▸ **SUPPLIED PASSAGE**

BEGIN

I've never had a brother.

Yeah, yep, yep.

I mean, this place is where
you make your best friends,

but it is frickin' weird.

Like the poop settings.
You know,

it's like if you try
any other speed

besides "normal release,"

it just feels like
a World Series fastball.

Am I right?

What are you talking about?

There's no poop settings here.

You know, Aleesha says
pretty much everybody...

Ugh. You have to be
so careful around her.

[device chimes]

Hey, Mom.
Look, I'm with other me.

Nathan,

I just got a package for you

that says "urgent"
and "private."


- No, no, no.
- Who even knows you're here?

Mom, don't open it.

It's covered in a weird
orange dust.

Oh. [chuckles]

Okay, yeah, that's fine,
open it.

It's from a friend.

"Nathan, what's up?
It's Agent Cheetoh.

Here's David Choak
on a hard drive.


You didn't get it from me.

Hope it helps."

I was wondering
where Choak was.

- That's amazing.
- Yeah.

We can search his memories,
figure everything out.


Get evidence. This is like
having an answer key.

Choak is the one
who m*rder*d you?


I'm gonna put this
in the trash compactor.

Mom, don't touch that drive.

- Wait till I get there.
- All right.

Ooh, the things that
I'm gonna do to you, mister.

- No, wait till I get there.
- Wait till he gets there.

- If I can.
- Mom.

Mom! [exhales]

Call Nora.

[line ringing]

Why isn't she answering?

Maybe she took off again,

like when she went
off-grid before.

Nah, she wouldn't do that.

Ah, Nora's overrated.

She's like a pretentious
Sundance movie.

You don't know what's going on
half the time.

It's just, it's so crap.

- Okay, just chill out about Nora.
- No, you chill out!

I'm fine. You're the one
who should be chill.

Oh, I'm Backup Nathan.

I'm just an extra fake ghost.

Okay, okay, okay. Easy.

You want to talk about this,
big guy?

[Luke sighs]

I'm sorry.

It's just been
really hard lately.

You guys having
such great chemistry.

Well, we're the same per...

I'm talking!

And I feel like I would like
some time with Nathan, too.

Okay, I'll make time for you.

But... later.

Call Nora.

[line ringing]

Where are you?

Hello, Nora.

I don't expect you
to answer me right away.

- What?
- I know that this...

Aleesha, wait, wait,
wh-what is this?

- Is this, is this real?
- Nora.

- Let me out!
- Nora, calm down.

You calm down. I'm in Lakeview?

I'm-I'm dead?

How did, how did my clients
handle this so well?

I-I-I should've
appreciated that more.

Huh.

Oh, wow. Wow.

Oh, this feels so real.

I knew it would.

I am so sorry.

What happened?

END

▸ **ENTRIES SUPPLIED**
BEGIN

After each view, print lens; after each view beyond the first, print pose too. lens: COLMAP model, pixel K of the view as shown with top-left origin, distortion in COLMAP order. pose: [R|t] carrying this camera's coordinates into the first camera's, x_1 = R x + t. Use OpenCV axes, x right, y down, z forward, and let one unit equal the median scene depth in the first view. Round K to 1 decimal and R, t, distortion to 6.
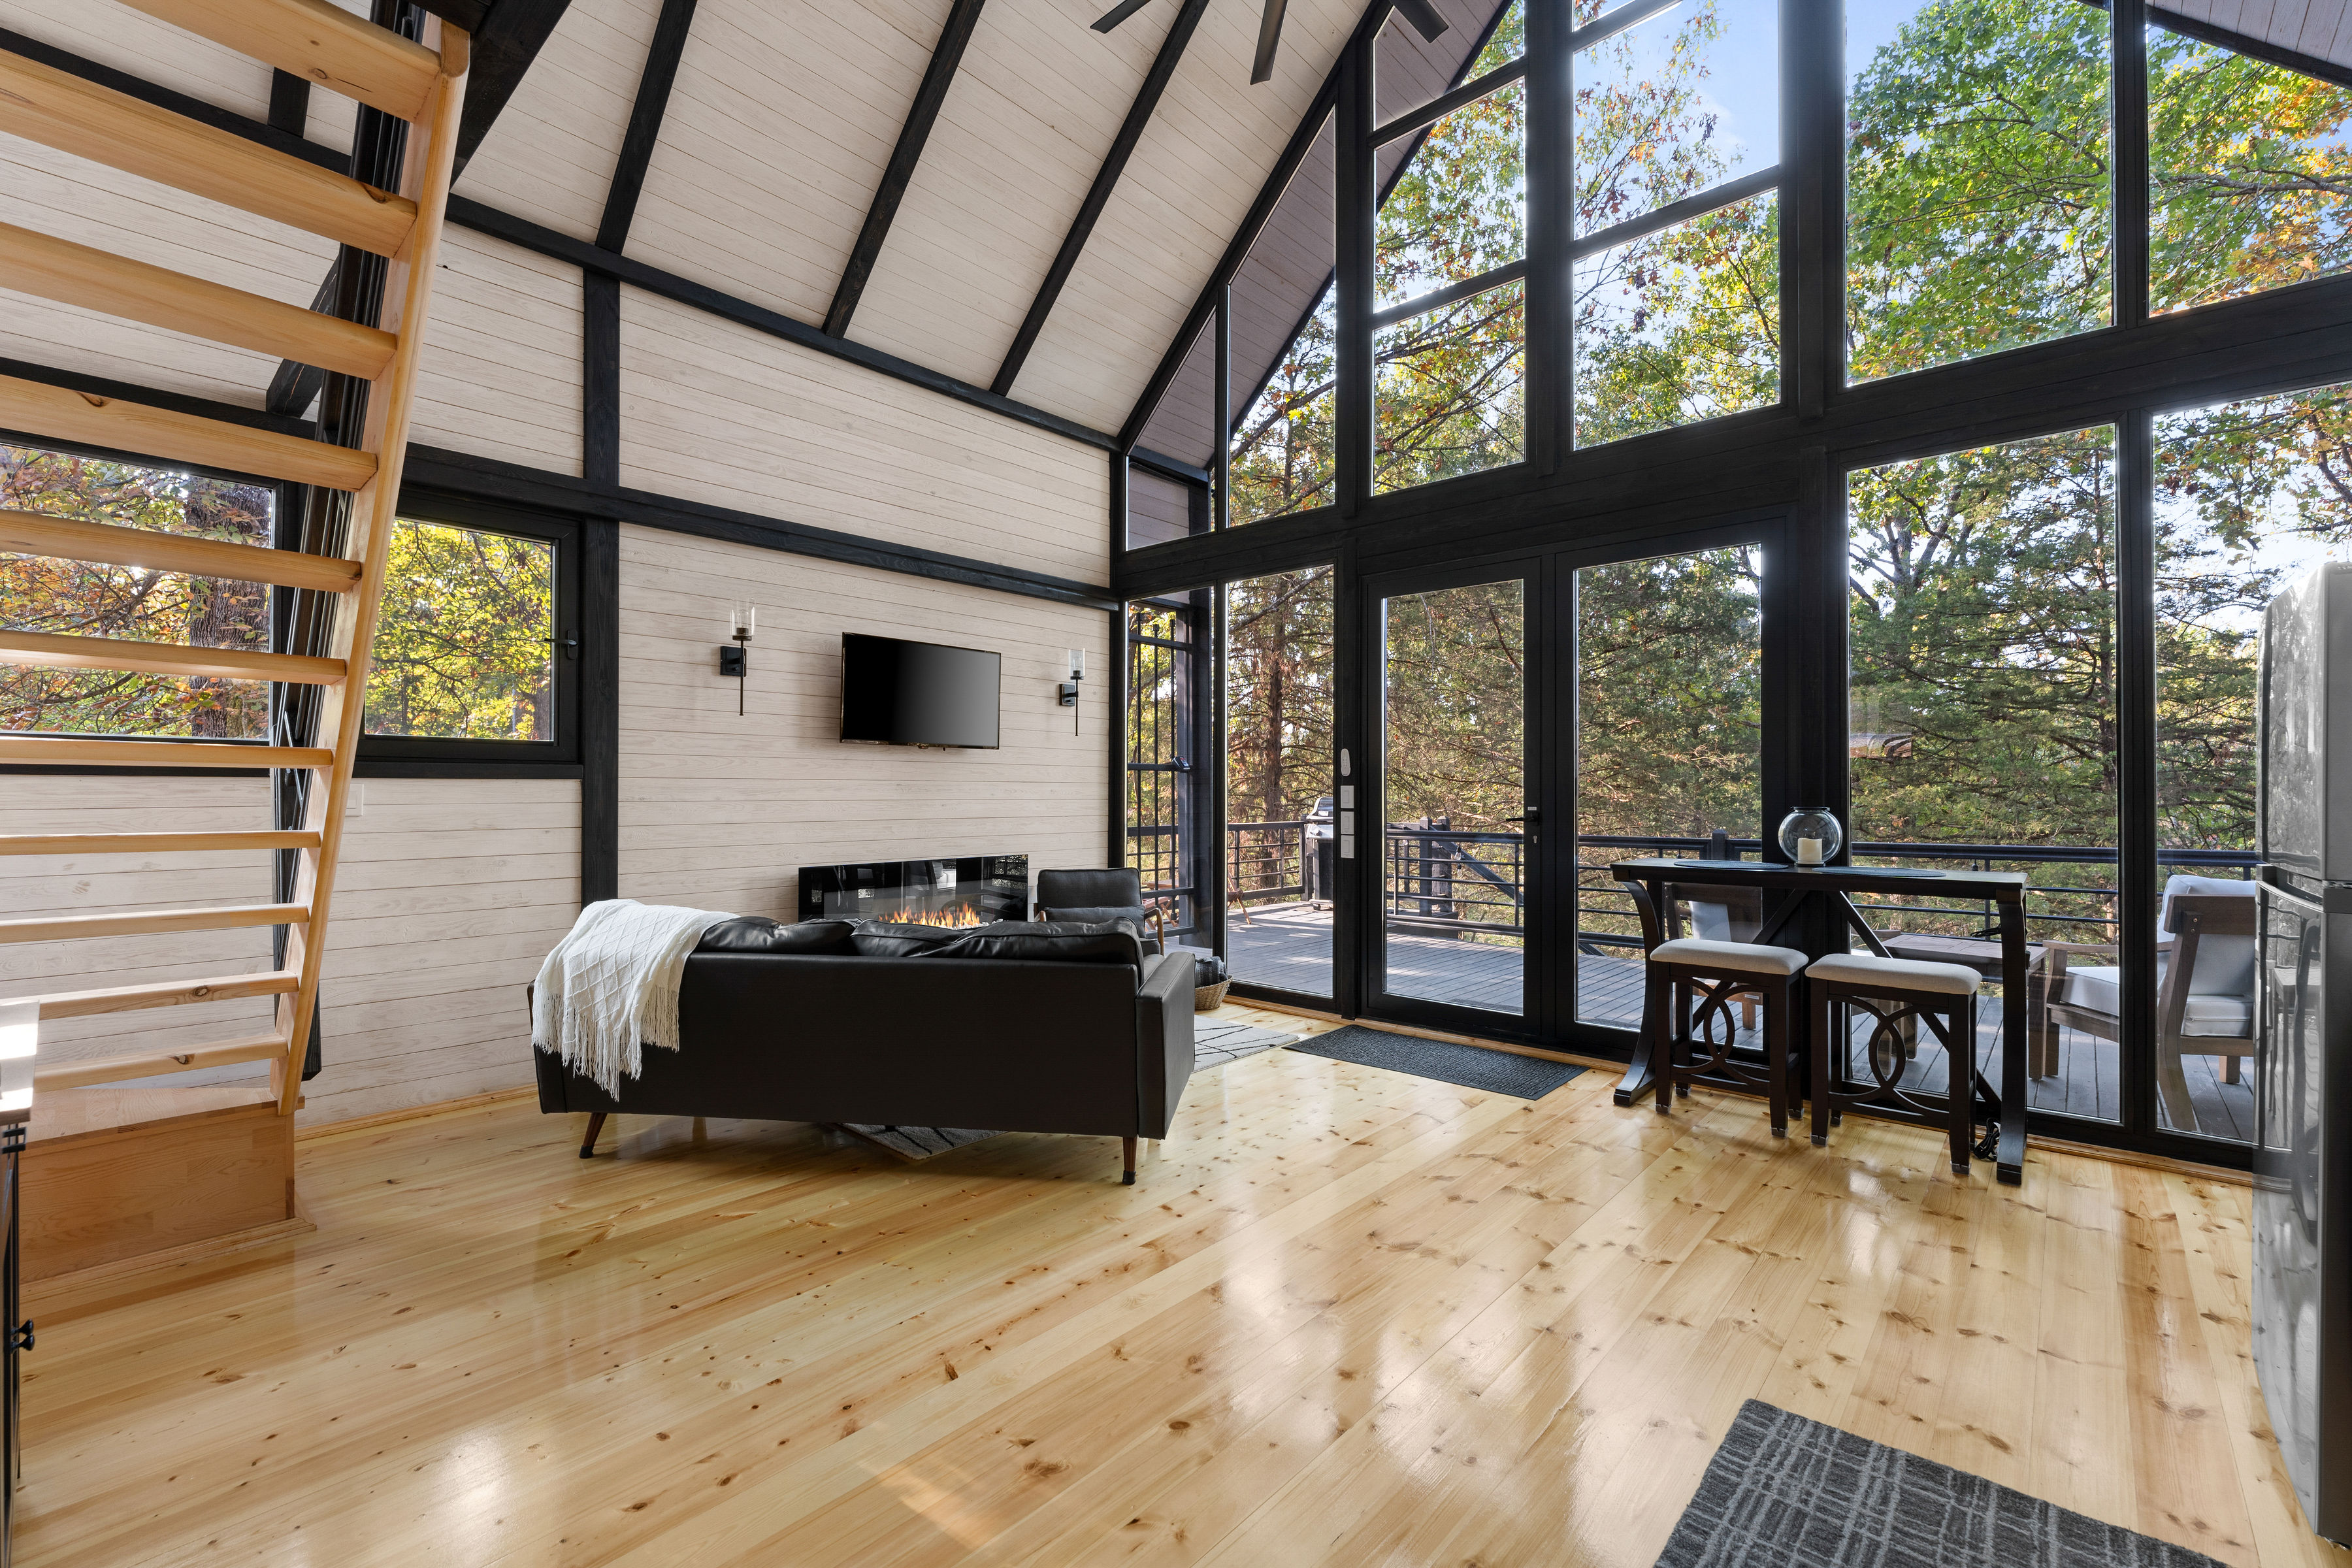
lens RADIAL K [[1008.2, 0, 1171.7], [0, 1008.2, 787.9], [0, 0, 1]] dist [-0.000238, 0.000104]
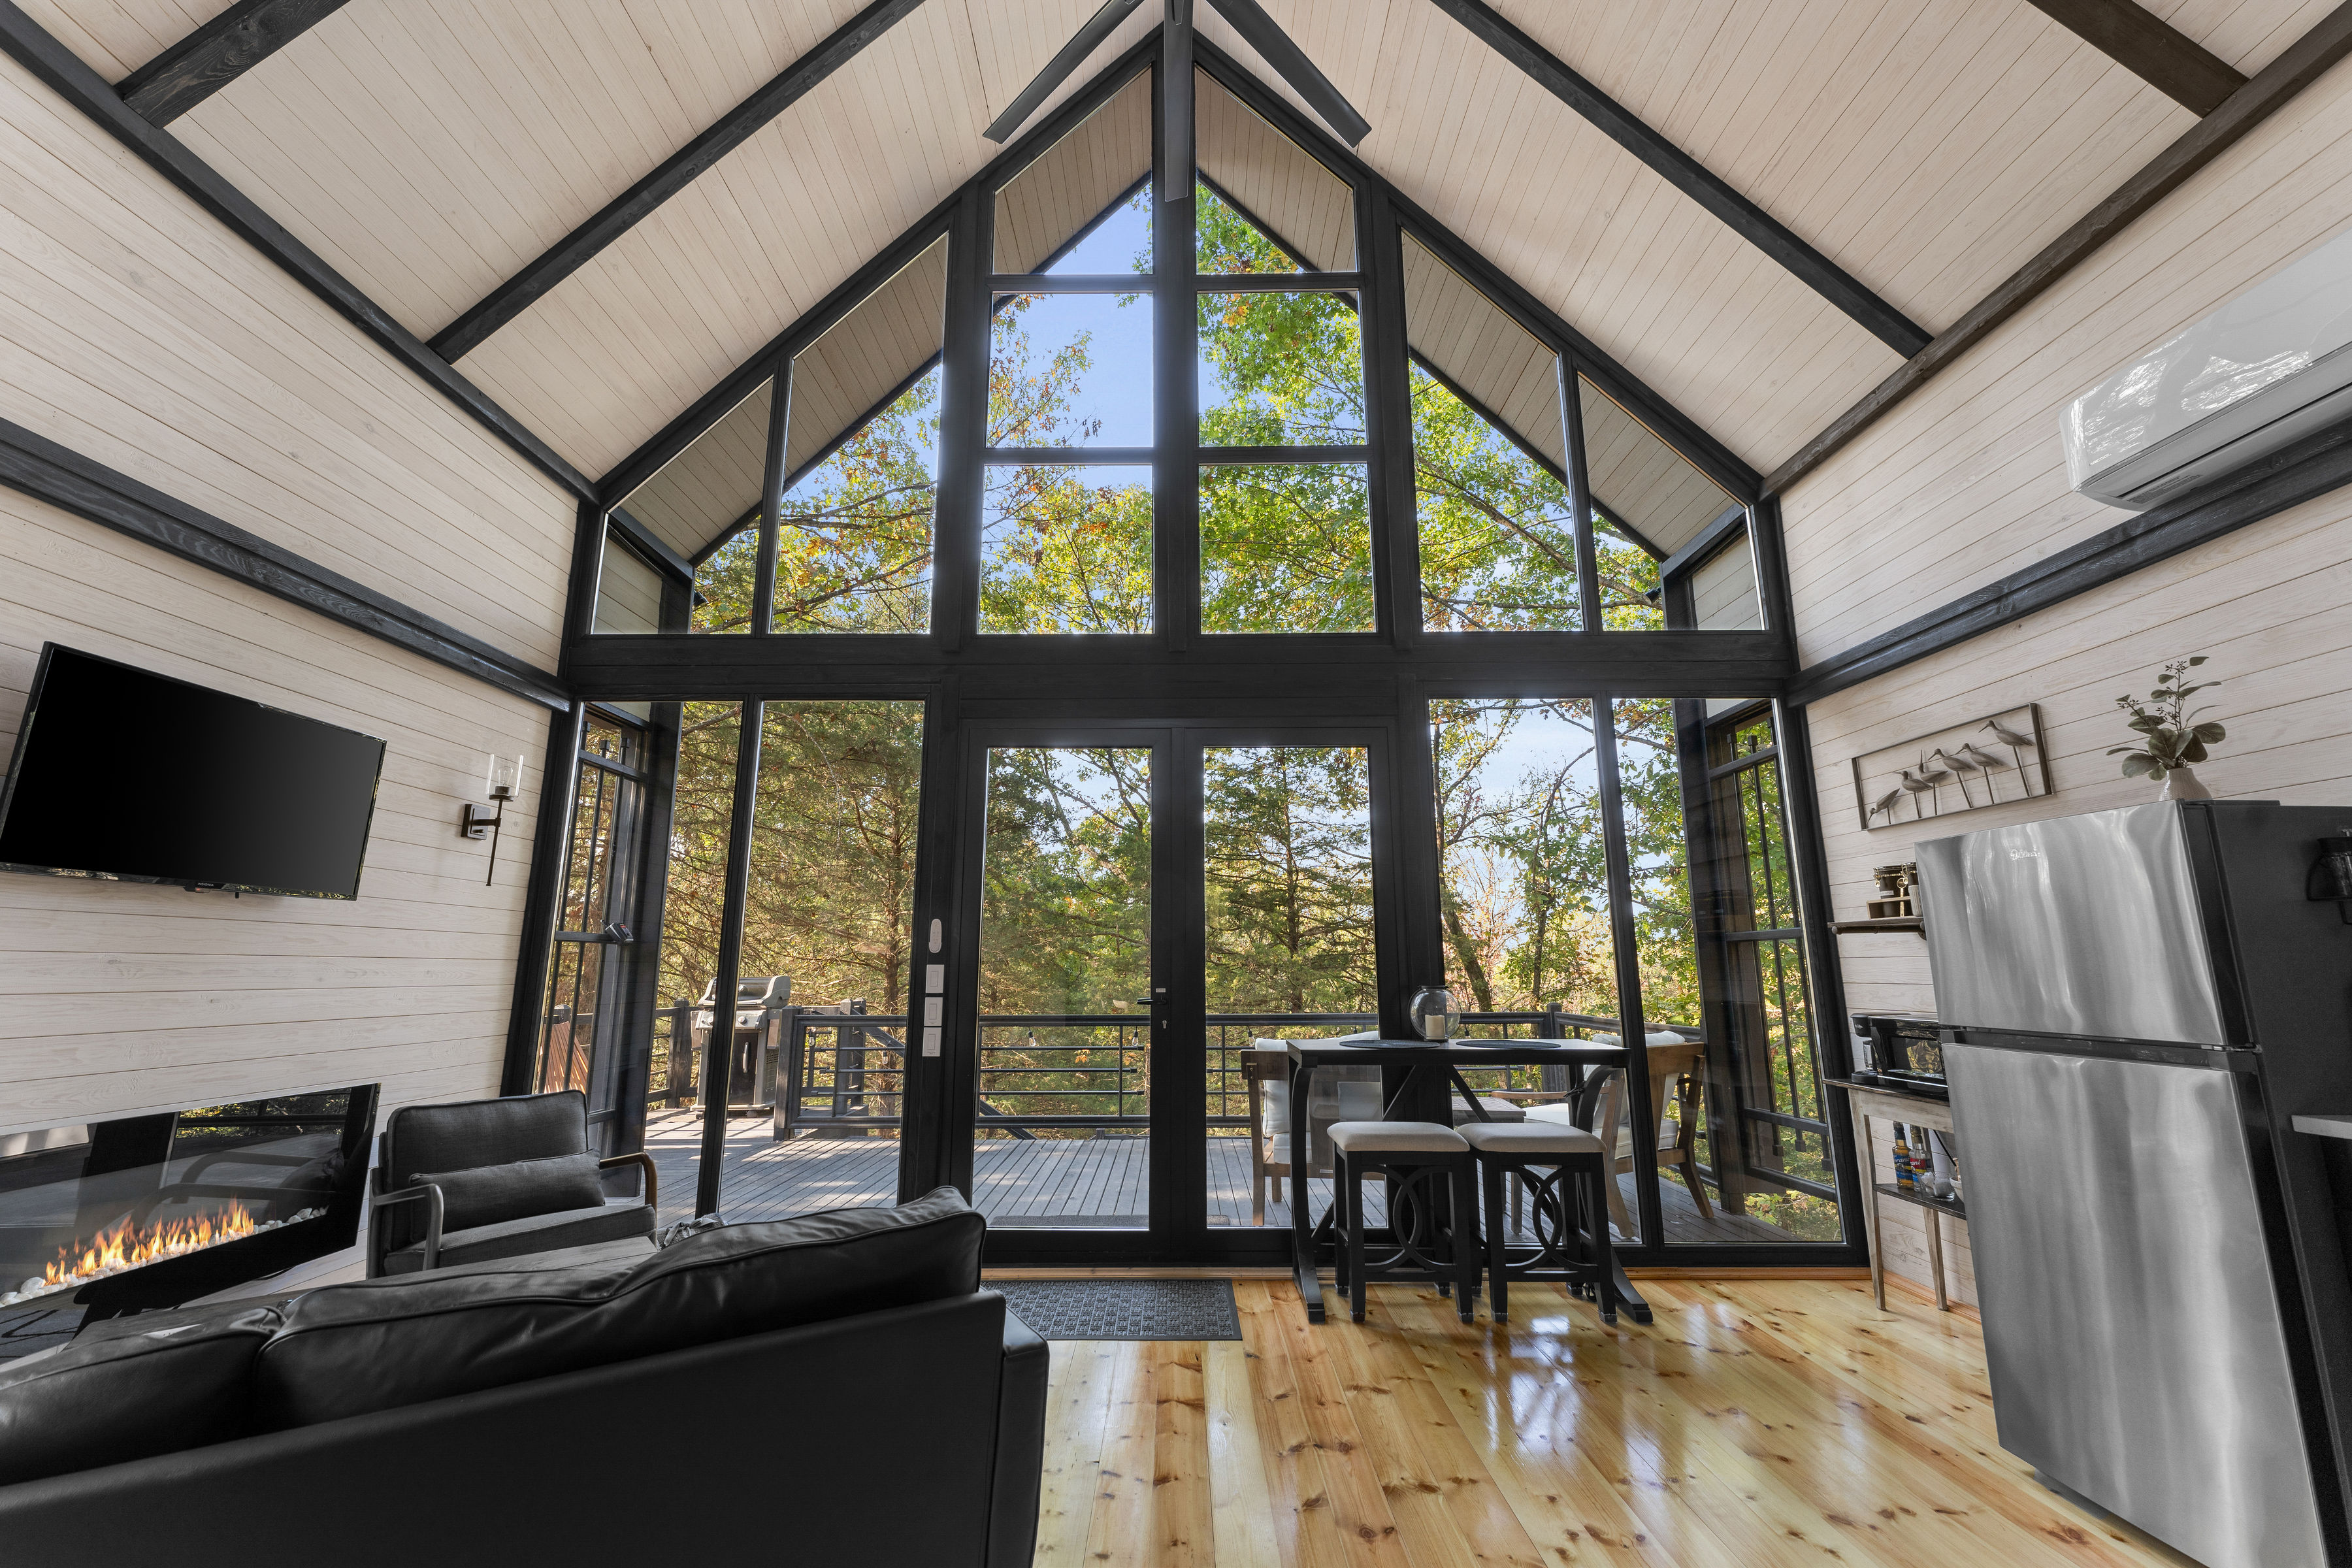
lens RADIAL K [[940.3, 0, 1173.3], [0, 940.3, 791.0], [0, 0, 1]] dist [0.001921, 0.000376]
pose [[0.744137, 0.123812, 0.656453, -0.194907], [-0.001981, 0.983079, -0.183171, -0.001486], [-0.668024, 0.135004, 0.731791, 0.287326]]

END
BEGIN

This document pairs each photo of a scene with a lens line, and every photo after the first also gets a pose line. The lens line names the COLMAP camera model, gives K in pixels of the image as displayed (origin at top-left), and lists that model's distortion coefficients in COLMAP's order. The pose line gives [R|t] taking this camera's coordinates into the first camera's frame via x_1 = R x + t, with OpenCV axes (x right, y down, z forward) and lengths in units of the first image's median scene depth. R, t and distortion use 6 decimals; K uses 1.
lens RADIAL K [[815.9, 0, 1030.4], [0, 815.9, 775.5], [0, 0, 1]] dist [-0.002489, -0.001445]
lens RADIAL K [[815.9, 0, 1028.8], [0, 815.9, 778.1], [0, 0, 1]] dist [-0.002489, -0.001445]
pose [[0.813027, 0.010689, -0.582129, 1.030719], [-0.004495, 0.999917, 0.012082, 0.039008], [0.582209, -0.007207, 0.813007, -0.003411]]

END

▸ **YOUR TASKS**
• 1. From the dialogue transcript, extract the passage starting with "I don't expect" and going on through "Let me out!".
• 2. Continue the dialogue transcript past its last line.

▸ **RESULTS**
• 1.
I don't expect you
to answer me right away.

- What?
- I know that this...

Aleesha, wait, wait,
wh-what is this?

- Is this, is this real?
- Nora.

- Let me out!

• 2.
Take me through your last day.

Do you remember?

I mean, can't you just look
at my last memories?

What's, what's going on?

Are they damaged? Did someone
f*ck with them? g*dd*mn it.

No, no. Why would you say that?

- Nora, calm down.
- [device chimes]

[Karina] Why aren't you pressing
her harder, Aleesha?


- Nora.
- Oh, this is nice.

- Oh.
- Sit down.

I will be right back.

[shudders, vocalizes]

♪ ♪

I hate this.
This is some sketchy sh*t.

When you told me
to meet you at the jet,

I thought you were taking me
on a romantic getaway.

This Horizen employee
has been identified

as a security risk, so we're
dealing with it in-house.

Why does it feel like we're
breaking laws right now?

Legally speaking, yes,
yes, we are.

Fakeview is only supposed
to be used as a showroom.

But people often open up
when they think they're dead.

"Often"?

Uh...
is she on dr*gs or something?

Look, this woman has been
snooping around

in places she should not be,

looking for information
she should not have.

I mean,
if she's a Ludd t*rror1st,

they go after
senior execs, you know.

I mean, you don't want
this bangin' bod

blown to bits, right?

- Are you two, uh...
- What?

Uh, who, or why?

None of my business,
but you need to go to HR.

Al, I brought you in on this
because you know her.

If I brought somebody else in,
it could get ugly.

If you want to protect her,
then you need to get in there

and figure out her deal.

Okay, but do not drug her again.

She's not drugged.

Hit her with more dr*gs.

[laughs quietly]

[gasps]

[shudders, whoops]

- I'm back.
- Whoa.

Hey, Angel, can I get a tea?

A herbal tea, please.

[laughs] This is gonna be
so much fun.

- Tea me!
- I will.

I will tea you forever.
First, I need to know,

uh, I'm just curious.

You had an accident
in San Francisco.

[laughs] Gosh.

What were you doing there?

Wait.

What is this?

What's with the light
from the window?

'Cause the color is wrong.

Uh, no biggie.
I'll have that fixed.

San Francisco.

Yeah, we were there together.

Now, I'm-I'm the one dead now,

and-and he's walking around?

Nathan, I mean.

Remember, no mention
that Nathan is a download,

or that you dated him.

What is happening?
Aleesh... Ugh!

[whispering] No mention
of Nathan at all.

You could get
in really big trouble.

[whispers] Okay.

Uh, switching. Hi.

I am a new angel.

Hi.

You were in California
with your client, Nathan Brown.

You once saved
his drive in Los Angeles.

Right?

What?

I...

don't have anything
to do with him now.

Yeah, I haven't worked
in that department for,

for months.

Well, do you know
a Matteo Scavo?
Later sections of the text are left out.